Further irony comes from the fact that the Atalanta coach on Sunday was a certain Gasperini, who was recording his fourth win over Inter in the last three seasons (the other three wins were as coach of Genoa).   At Inter, Gasperini had lasted only a couple of months, sacked after losing four and drawing one of his first five official games with Inter in the 2011-2012 season.

If some of the above parting of the ways were perhaps premature, would it not be equally premature to now offload De Boer, a coach engaged only in early August when it became clear that no amount of marriage counselling was going to keep Roberto Mancini “wedded” to Inter?   Would it not make more sense to persevere with De Boer, making allowances for the fact that he has never coached anywhere other than Ajax Amsterdam before and that he was propelled into the hot seat with a set of players not of his choosing?

Perhaps the powers at Inter might like to reflect that yesterday, after a poor first half, Inter got back into the game, losing only to a late penalty, the result of a clumsy tackle by defender Davide Santon.   One of the most disappointing elements about yesterday’s defeat is that it came three days after Inter had struggled to an admittedly far from impressive 1-0 home win against Southampton in the Europa League.

That victory had suggested that De Boer might finally be about to halt the losing tide.   Now, it remains to be seen what Inter’s Chinese (Sunning Holdings Group Co.) and Indonesian (Erick Thohir) owners will opt to do.  For the time being, Italian media speculation suggests that Italians such as ex-Lazio coach Stefano Pioli, ex-Verona coach Andrea Mandorlini and ex-Swansea coach Francesco Guidolin head an Inter “wish list” that also includes Frenchman Laurent Blanc and Brazilian Leonardo.

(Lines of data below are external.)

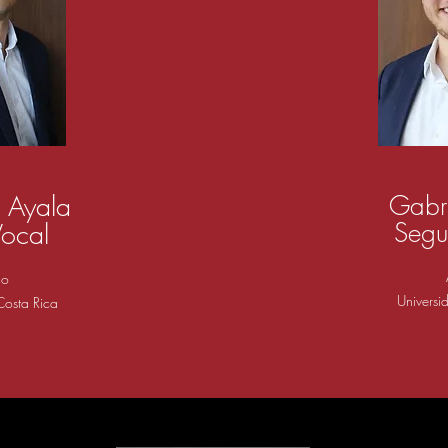
 Ayala
Gabr
Segu
Vocal
do
Universi
Costa Rica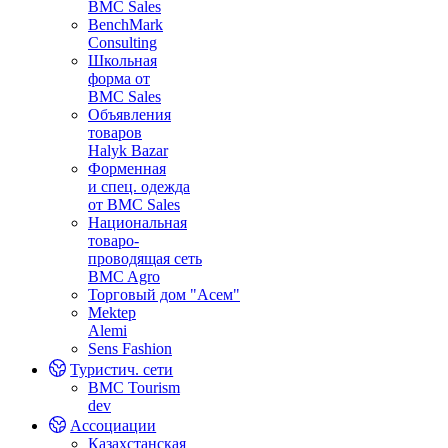
BMC Sales
BenchMark
Consulting
Школьная
форма от
BMC Sales
Объявления
товаров
Halyk Bazar
Форменная
и спец. одежда
от BMC Sales
Национальная
товаро-
проводящая сеть
BMC Agro
Торговый дом "Асем"
Mektep
Alemi
Sens Fashion
Туристич. сети
BMC Tourism
dev
Ассоциации
Казахстанская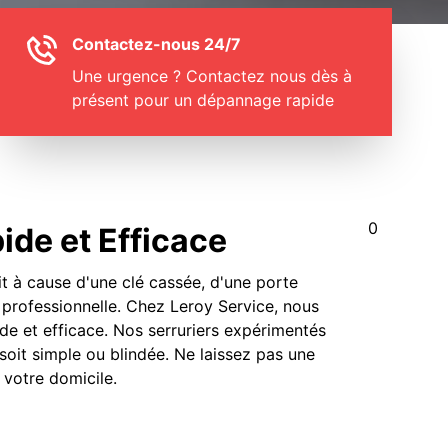
Contactez-nous 24/7
Une urgence ? Contactez nous dès à
présent pour un dépannage rapide
0
ide et Efficace
it à cause d'une clé cassée, d'une porte
 professionnelle. Chez Leroy Service, nous
e et efficace. Nos serruriers expérimentés
soit simple ou blindée. Ne laissez pas une
 votre domicile.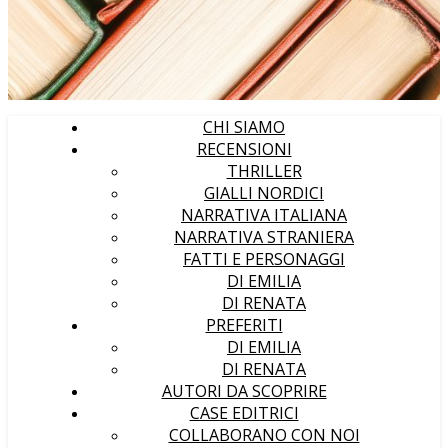
CHI SIAMO
RECENSIONI
THRILLER
GIALLI NORDICI
NARRATIVA ITALIANA
NARRATIVA STRANIERA
FATTI E PERSONAGGI
DI EMILIA
DI RENATA
PREFERITI
DI EMILIA
DI RENATA
AUTORI DA SCOPRIRE
CASE EDITRICI
COLLABORANO CON NOI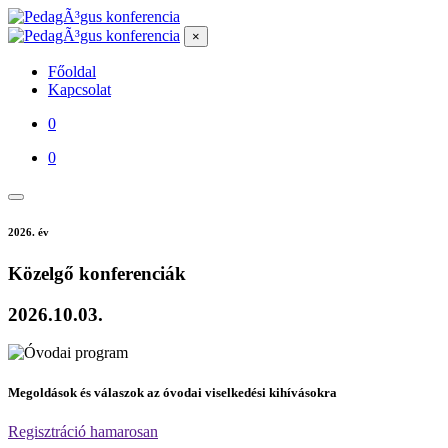
×
Főoldal
Kapcsolat
0
0
2026. év
Közelgő
konferenciák
2026.10.03.
Megoldások és válaszok az óvodai viselkedési kihívásokra
Regisztráció hamarosan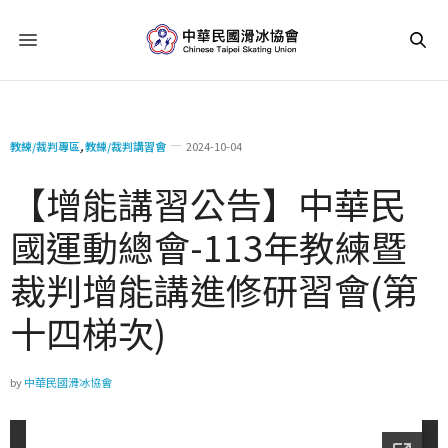
教練/裁判專區
,
教練/裁判講習會
2024-10-04
【增能講習公告】中華民
國運動總會-113年教練暨
裁判增能講進修研習會(第
十四梯次)
by
中華民國滑冰協會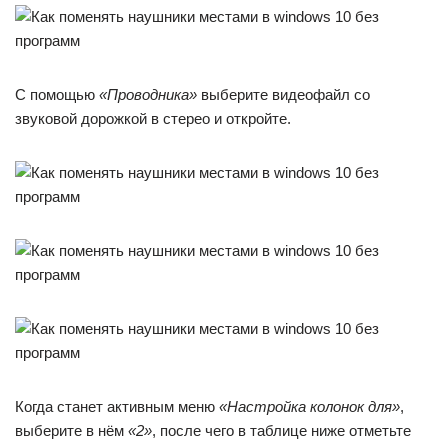
С помощью
«Проводника»
выберите видеофайл со
звуковой дорожкой в стерео и откройте.
Когда станет активным меню
«Настройка колонок для»
,
выберите в нём
«2»
, после чего в таблице ниже отметьте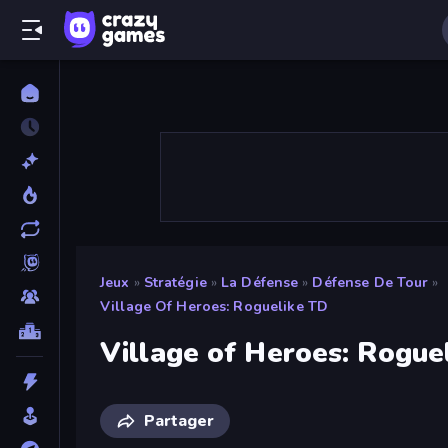
Jeux
»
Stratégie
»
La Défense
»
Défense De Tour
»
Village Of Heroes: Roguelike TD
Village of Heroes: Rogue
Partager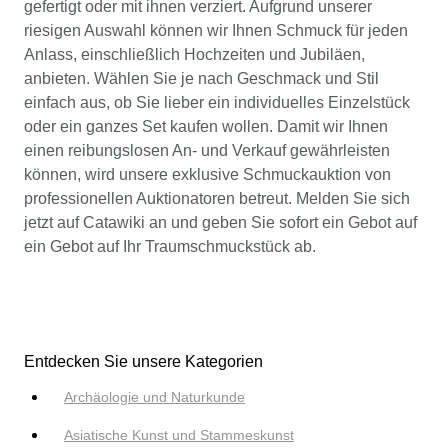
gefertigt oder mit ihnen verziert. Aufgrund unserer
riesigen Auswahl können wir Ihnen Schmuck für jeden
Anlass, einschließlich Hochzeiten und Jubiläen,
anbieten. Wählen Sie je nach Geschmack und Stil
einfach aus, ob Sie lieber ein individuelles Einzelstück
oder ein ganzes Set kaufen wollen. Damit wir Ihnen
einen reibungslosen An- und Verkauf gewährleisten
können, wird unsere exklusive Schmuckauktion von
professionellen Auktionatoren betreut. Melden Sie sich
jetzt auf Catawiki an und geben Sie sofort ein Gebot auf
ein Gebot auf Ihr Traumschmuckstück ab.
Entdecken Sie unsere Kategorien
Archäologie und Naturkunde
Asiatische Kunst und Stammeskunst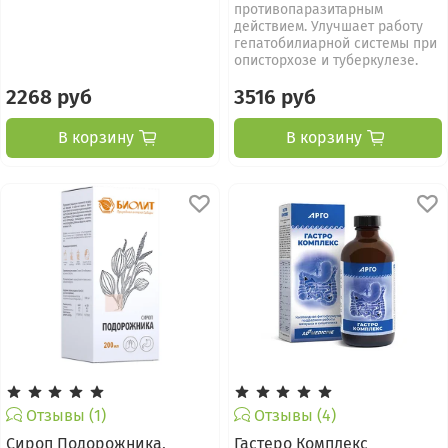
противопаразитарным
действием. Улучшает работу
гепатобилиарной системы при
описторхозе и туберкулезе.
2268 руб
3516 руб
В корзину
В корзину
Отзывы (1)
Отзывы (4)
Сироп Подорожника,
Гастеро Комплекс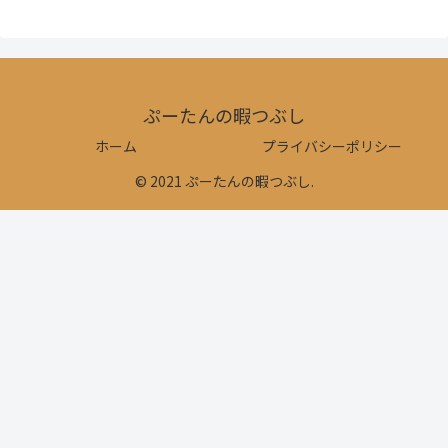
ぷーたんの暇つぶし
ホーム
プライバシーポリシー
© 2021 ぷーたんの暇つぶし.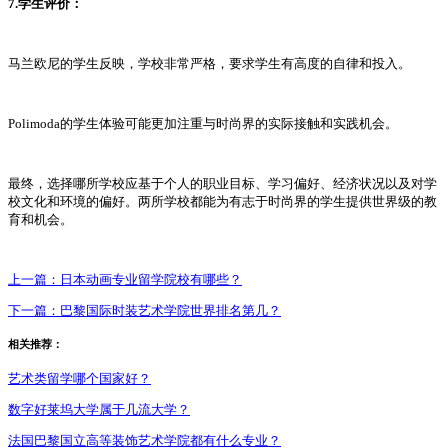
7.学生评价：
马兰欧尼的学生反映，学校非常严格，要求学生有高度的自律和投入。
Polimoda的学生体验可能更加注重与时尚界的实际接触和实践机会。
最终，选择哪所学校应基于个人的职业目标、学习偏好、经济状况以及对学
校文化和环境的偏好。两所学校都能为有志于时尚界的学生提供世界级的教
育和机会。
上一篇：
日本动画专业留学院校有哪些？
下一篇：
巴黎国际时装艺术学院世界排名第几？
相关推荐：
艺术类留学哪个国家好？
数字好莱坞大学属于几流大学？
法国巴黎国立高等装饰艺术学院都有什么专业？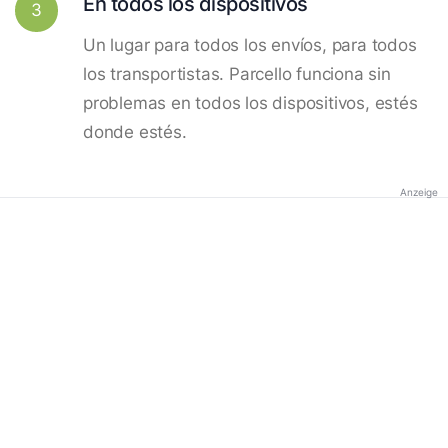
En todos los dispositivos
3
Un lugar para todos los envíos, para todos
los transportistas. Parcello funciona sin
problemas en todos los dispositivos, estés
donde estés.
Anzeige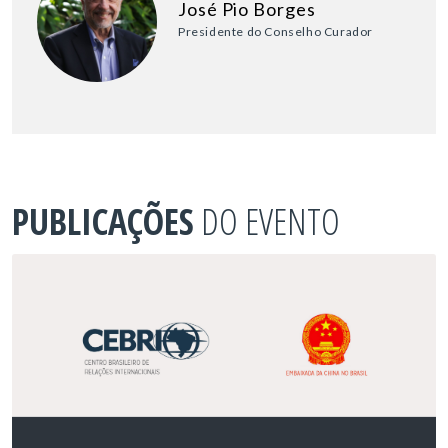
José Pio Borges
Presidente do Conselho Curador
PUBLICAÇÕES
DO EVENTO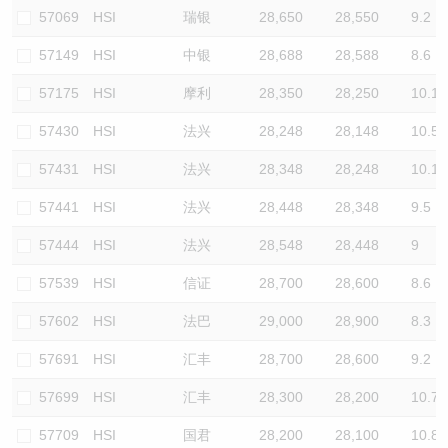
57069
HSI
瑞银
28,650
28,550
9.2
57149
HSI
中银
28,688
28,588
8.6
57175
HSI
摩利
28,350
28,250
10.1
57430
HSI
法兴
28,248
28,148
10.5
57431
HSI
法兴
28,348
28,248
10.1
57441
HSI
法兴
28,448
28,348
9.5
57444
HSI
法兴
28,548
28,448
9
57539
HSI
信证
28,700
28,600
8.6
57602
HSI
法巴
29,000
28,900
8.3
57691
HSI
汇丰
28,700
28,600
9.2
57699
HSI
汇丰
28,300
28,200
10.7
57709
HSI
国君
28,200
28,100
10.8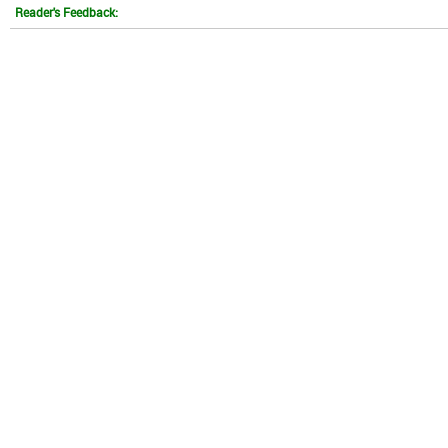
Reader's Feedback: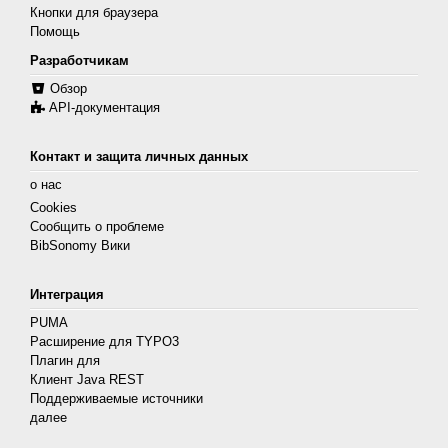
Кнопки для браузера
Помощь
Разработчикам
Обзор
API-документация
Контакт и защита личных данных
о нас
Cookies
Сообщить о проблеме
BibSonomy Вики
Интеграция
PUMA
Расширение для TYPO3
Плагин для
Клиент Java REST
Поддерживаемые источники
далее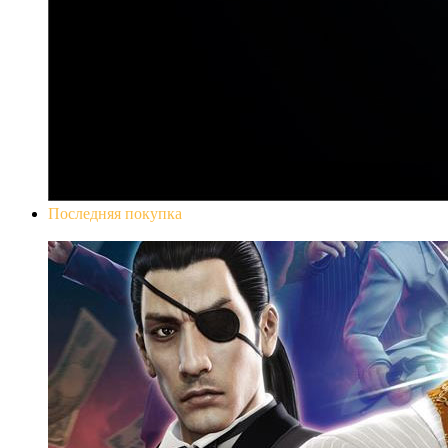
Последняя покупка
Yakuza 0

Whilst Inter flap around in some difficulty, their cross-town rivals, Milan, registered their best result of the season last Saturday night, defeating champions Juventus 1-0 in a game in which the spectacular winning goal was scored by Manuel Locatelli, an exciting product of the club’s youth team system.   Given that Roma also won, picking up their third consecutive win with a 4-1 home defeat of Palermo, Juventus suddenly look “normal”, just two points clear of joint seconds, Roma and Milan.

Spare a thought for Napoli, 2-1 winners away to bottom club Crotone.   Napoli coach Maurizio Sarri must be wondering just what he has to do to stabilize his attack.   Having lost Argentine Gonzalo Higuain to Juventus in the mid-summer transfer market, the club replaced him with Pole Arkadiusz Milik.   After a brilliant start, Milik has however been ruled out for the next three to four months by a cruciate ligament, knee injury picked up during Poland’s 3-2 World Cup qualifier win over Denmark earlier this month.

Up stepped Manolo Gabbiadini to replace Milik.  He however managed to get himself sent off after only half an hour against Crotone yesterday, in the process probably ruling himself out of next Saturday night’s big game, away to Juventus.   Ah well, at least Napoli came back from the disappointment of a midweek Champions League 2-3 defeat at home to Turkish side Besiktas.  For all of the above, all is still to play for and these remain early days in the season.

Final consideration concerns the champions Juventus.  One would suggest that talk of a “crisis” in Turin in the wake of their defeat by Milan is just a tad premature.   Not only did they have a perfectly valid first half goal from Miralem Pjanic overruled but they could also claim that they were still feeling the effects of their 1-0 midweek Champions League away win against Lyon.   That latter game, too, was ominous.  Juve  played badly, conceded a penalty (missed, fortunately for them) and had a man sent off but still won 1-0.   Ominous, no?